Alzheimer Scotland’s aim is to make sure nobody faces dementia alone. We provide support and information to people with dementia, their carers and families, we campaign for the rights of people with dementia, and fund vital dementia research infrastructure. We are very proud of our 24 hour Freephone Dementia Helpline (0808 808 3000), which provides information and emotional support to people with dementia, carers, families, friends, and professionals, stated Henry Simmons, Chief Executive, Alzheimer Scotland.

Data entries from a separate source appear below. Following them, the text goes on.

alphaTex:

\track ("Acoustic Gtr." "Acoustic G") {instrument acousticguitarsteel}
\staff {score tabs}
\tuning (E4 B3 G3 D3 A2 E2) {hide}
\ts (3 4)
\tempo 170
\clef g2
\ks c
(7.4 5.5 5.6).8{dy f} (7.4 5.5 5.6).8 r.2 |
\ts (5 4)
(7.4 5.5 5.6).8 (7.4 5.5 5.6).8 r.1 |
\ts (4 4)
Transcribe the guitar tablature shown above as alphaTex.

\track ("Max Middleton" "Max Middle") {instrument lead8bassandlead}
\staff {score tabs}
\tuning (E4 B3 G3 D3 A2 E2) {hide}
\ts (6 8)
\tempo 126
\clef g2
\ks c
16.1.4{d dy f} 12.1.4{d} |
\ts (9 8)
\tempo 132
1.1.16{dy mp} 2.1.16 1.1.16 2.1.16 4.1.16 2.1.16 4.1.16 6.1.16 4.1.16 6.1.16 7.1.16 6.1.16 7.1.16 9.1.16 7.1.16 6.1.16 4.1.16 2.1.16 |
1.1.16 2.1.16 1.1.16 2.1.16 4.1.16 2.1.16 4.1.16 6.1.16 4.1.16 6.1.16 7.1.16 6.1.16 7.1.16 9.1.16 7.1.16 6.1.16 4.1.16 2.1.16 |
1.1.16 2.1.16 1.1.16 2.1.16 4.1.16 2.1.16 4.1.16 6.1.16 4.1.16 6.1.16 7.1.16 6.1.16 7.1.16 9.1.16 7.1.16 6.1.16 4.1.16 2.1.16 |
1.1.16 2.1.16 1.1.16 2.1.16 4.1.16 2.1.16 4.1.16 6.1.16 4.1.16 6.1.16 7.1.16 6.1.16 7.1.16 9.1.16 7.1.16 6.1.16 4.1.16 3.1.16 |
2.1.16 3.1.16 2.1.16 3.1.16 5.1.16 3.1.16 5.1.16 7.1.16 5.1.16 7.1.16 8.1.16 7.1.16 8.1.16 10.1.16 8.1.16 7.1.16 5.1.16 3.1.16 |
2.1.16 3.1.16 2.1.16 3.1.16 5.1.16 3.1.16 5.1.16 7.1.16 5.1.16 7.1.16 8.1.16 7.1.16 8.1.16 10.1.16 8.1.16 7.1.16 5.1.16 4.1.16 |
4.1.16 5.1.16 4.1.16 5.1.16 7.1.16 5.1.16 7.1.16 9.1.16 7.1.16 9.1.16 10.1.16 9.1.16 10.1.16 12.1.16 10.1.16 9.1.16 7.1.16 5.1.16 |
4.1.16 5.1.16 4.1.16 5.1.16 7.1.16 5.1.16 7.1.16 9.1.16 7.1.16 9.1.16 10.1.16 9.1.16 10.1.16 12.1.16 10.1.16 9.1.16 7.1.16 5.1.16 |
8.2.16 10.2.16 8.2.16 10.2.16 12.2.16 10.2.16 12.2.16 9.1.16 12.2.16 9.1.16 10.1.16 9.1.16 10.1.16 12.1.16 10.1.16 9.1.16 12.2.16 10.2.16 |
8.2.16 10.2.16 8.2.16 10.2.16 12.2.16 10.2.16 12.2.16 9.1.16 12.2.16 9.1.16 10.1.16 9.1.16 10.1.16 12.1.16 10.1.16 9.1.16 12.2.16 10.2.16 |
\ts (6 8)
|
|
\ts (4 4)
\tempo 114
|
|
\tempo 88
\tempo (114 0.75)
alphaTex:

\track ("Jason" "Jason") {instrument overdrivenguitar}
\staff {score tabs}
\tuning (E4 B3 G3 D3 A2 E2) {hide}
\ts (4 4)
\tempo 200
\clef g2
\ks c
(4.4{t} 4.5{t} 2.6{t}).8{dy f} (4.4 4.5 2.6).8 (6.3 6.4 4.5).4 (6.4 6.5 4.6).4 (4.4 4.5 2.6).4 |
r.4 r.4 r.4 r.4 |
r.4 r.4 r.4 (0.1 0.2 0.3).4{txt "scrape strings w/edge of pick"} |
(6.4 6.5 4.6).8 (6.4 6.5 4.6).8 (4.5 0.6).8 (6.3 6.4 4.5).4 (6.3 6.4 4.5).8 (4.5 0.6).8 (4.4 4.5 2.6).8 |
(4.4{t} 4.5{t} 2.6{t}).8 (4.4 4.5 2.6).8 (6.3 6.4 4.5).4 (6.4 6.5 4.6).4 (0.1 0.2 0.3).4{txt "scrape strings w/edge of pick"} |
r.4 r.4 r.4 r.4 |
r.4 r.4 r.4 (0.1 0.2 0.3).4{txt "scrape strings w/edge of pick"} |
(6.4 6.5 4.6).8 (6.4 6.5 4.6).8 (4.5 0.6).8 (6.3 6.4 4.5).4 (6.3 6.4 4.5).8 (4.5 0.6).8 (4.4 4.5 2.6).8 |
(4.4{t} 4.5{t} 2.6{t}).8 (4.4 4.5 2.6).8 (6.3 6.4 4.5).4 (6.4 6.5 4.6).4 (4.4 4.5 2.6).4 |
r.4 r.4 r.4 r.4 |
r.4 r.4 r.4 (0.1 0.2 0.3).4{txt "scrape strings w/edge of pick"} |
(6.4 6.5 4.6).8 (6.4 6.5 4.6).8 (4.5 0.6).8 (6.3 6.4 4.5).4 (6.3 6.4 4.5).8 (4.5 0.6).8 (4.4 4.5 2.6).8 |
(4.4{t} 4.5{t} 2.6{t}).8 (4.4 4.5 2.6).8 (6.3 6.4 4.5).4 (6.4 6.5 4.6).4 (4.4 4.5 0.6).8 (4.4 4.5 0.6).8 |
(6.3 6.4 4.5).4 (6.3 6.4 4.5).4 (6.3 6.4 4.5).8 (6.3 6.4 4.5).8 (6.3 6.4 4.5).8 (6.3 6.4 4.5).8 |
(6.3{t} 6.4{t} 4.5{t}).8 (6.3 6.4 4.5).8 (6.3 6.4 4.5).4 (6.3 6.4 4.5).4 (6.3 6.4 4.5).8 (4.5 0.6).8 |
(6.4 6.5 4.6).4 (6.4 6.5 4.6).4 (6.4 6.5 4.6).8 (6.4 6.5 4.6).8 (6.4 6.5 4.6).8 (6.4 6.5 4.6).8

For over 10 years, Ann has sewn memory quilts and inspired people all over the world to get stitching for dementia. Notably, Ann covered the pitch of Scotland’s National Stadium at Hampden with a record-breaking 5,012 quilts which displayed memories of people with dementia as part of her engagement in the Football Memories project. As well as exhibiting her quilts locally, nationally, and internationally, she has also raised over £100,000 for Alzheimer Scotland, which is a remarkable sum of money. Ann, who was recently awarded a British Empire Medal (BEM) by HM The Queen for her tireless work in Dumfries and Galloway, motivates, inspires, and educates wherever she goes, Henry Simmons mentioned.

Ann Hill

My grandmother taught me how to quilt when I was eight years old. I grew up in the Shetland Islands where wool and fabrics were used sparingly. We would collect bits of cloth from flour sacks, curtains, old clothes, and sheets and sew them together to make things for the home and I would get the left overs to make small quilts for my doll’s pram. I have sewn and quilted my whole life, but only started to teach 15 years ago.

I am currently the Scottish Co-ordinator for the Quilters’ Guild of the British Isles, Quilter in Residence at Alzheimer Scotland, and a Quilting Trustee at Shambellie House, a venue which will preserve our heritage in the creative arts in southwest Scotland.